### EXERCISE GOAL
In the arts update, how many active arts-education projects does the Arts in Education program currently fund?
-------- EXCERPT PROVIDED
Arts On Line Update 6.20.2011

Action Alert from Americans for the Arts: Americans for the Arts requests that arts education advocates contact members of the U.S. House of Representatives and ask them to oppose the elimination of the U.S. Department of Education’s Arts in Education program in H.R. 1891, “Setting New Priorities in Education Spending Act”.

This bill terminates 43 federal education programs through the U.S. Department of Education.  One of the programs that would be eliminated is Arts in Education.  This program provides critical federal leadership for arts education and promotes a well-rounded curriculum in schools. It currently funds 57 active arts-education projects around the country; has supported more than 210 competitive arts-education grants serving students in high-need schools; and supports the affiliates of the Kennedy Center and VSA arts education programs.

H.R. 1891 was approved by the House Education & Workforce Committee on May 25, 2011, and might be considered by the full House prior to their August Congressional Recess.

Arts education advocates can contact their House Representative through Americans for the Arts customizable e-alert, and request that he/she oppose the elimination of federal support for arts education included in H.R. 1891.

The e-alert site is available.

129th Ohio General Assembly:  The Ohio House and Senate will hold committee hearings and sessions this week.

Senator Gillmor to Leave Senate:  Governor John Kasich announced last week the appointment of Senator Karen Gillmor (26th Senate District) to the Industrial Commission of Ohio. The Senator is expected to resign from the Senate in July.  Her new appointment will begin after the Senate confirms her nomination. The Senate Republican Caucus is expected to announce a process to fill the seat once it is vacant.
----------------
-------- DATA ENTRIES
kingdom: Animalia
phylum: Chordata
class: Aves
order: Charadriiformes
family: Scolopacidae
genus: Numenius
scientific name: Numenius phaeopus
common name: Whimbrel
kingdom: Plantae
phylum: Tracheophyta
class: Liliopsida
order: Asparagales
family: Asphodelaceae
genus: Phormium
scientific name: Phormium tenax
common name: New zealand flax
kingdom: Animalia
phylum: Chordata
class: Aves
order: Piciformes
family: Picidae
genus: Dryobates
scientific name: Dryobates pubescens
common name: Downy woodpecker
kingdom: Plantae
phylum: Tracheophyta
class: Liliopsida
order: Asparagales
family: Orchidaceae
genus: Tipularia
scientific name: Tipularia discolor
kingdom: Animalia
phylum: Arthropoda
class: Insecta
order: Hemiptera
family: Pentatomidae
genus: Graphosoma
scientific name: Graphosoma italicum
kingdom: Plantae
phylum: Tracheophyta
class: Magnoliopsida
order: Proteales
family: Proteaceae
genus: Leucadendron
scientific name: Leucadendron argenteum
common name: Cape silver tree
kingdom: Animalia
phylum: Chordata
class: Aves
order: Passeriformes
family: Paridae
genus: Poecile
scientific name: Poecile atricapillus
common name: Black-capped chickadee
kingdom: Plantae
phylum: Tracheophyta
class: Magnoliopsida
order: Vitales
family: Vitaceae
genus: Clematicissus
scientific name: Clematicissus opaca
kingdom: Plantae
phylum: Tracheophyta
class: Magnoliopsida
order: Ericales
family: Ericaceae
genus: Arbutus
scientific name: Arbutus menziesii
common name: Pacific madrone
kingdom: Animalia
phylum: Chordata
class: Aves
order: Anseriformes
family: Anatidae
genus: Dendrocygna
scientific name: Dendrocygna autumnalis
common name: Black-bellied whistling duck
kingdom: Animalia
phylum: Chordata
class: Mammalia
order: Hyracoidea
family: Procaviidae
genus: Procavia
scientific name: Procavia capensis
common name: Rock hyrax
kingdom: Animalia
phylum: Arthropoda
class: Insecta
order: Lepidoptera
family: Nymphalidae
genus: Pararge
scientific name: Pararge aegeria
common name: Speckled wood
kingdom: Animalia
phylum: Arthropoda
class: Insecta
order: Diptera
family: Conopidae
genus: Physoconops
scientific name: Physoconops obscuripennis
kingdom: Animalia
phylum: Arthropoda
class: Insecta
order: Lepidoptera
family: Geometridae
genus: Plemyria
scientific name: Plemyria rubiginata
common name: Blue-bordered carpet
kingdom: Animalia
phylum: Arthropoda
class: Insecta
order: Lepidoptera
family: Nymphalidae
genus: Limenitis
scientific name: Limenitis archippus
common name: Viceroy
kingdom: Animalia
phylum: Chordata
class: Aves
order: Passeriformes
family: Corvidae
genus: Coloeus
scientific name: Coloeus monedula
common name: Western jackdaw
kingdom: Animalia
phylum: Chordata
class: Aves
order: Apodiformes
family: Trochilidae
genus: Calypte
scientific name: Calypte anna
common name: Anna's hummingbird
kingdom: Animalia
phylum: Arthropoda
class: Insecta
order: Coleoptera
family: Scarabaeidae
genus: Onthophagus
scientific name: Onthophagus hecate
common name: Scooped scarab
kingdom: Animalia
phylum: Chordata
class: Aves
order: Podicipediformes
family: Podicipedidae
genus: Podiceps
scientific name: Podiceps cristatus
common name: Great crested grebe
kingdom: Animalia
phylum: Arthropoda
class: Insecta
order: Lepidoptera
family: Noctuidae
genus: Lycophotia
----------------
### THE RESULT
57